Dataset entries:

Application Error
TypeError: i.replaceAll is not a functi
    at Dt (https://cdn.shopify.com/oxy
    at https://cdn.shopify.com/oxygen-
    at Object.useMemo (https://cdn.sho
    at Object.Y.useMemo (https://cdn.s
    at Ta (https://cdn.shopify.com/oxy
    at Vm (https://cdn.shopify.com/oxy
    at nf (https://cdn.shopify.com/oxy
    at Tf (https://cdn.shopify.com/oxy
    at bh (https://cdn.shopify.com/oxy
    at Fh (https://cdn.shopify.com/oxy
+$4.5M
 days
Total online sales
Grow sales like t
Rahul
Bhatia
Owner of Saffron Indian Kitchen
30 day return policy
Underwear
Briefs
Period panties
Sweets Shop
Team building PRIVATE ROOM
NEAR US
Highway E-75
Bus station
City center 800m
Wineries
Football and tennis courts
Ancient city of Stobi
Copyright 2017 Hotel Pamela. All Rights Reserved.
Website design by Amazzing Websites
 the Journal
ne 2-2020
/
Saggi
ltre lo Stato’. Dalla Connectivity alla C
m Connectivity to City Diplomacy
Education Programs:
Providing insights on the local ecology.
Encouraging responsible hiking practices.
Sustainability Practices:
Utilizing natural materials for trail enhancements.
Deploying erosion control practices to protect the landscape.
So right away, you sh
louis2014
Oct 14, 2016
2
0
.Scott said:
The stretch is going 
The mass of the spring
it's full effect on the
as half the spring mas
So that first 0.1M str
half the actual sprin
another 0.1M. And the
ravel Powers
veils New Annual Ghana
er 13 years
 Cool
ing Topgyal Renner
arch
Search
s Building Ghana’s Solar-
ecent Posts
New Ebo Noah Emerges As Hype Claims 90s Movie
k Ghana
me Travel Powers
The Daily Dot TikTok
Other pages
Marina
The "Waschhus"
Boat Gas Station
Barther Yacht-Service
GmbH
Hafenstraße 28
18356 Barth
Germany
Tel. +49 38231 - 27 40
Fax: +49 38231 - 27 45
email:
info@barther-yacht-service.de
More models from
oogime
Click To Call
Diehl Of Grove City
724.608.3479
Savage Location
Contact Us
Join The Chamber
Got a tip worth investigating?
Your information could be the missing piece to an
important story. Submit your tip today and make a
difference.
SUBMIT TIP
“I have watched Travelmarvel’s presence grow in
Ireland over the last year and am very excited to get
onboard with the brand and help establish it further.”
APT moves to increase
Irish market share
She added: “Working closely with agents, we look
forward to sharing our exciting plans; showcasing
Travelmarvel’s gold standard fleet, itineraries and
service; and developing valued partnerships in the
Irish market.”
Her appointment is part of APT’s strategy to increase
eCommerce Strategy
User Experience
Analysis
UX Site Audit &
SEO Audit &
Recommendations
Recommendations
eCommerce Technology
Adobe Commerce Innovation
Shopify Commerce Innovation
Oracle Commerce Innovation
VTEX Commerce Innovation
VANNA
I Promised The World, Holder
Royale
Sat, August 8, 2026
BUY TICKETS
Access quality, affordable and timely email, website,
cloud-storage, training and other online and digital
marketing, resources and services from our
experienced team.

- [Task item]
Look for the string "sales" in the entries above. Copy every line that has it.

- [Written solution]
Total online sales
Grow sales like t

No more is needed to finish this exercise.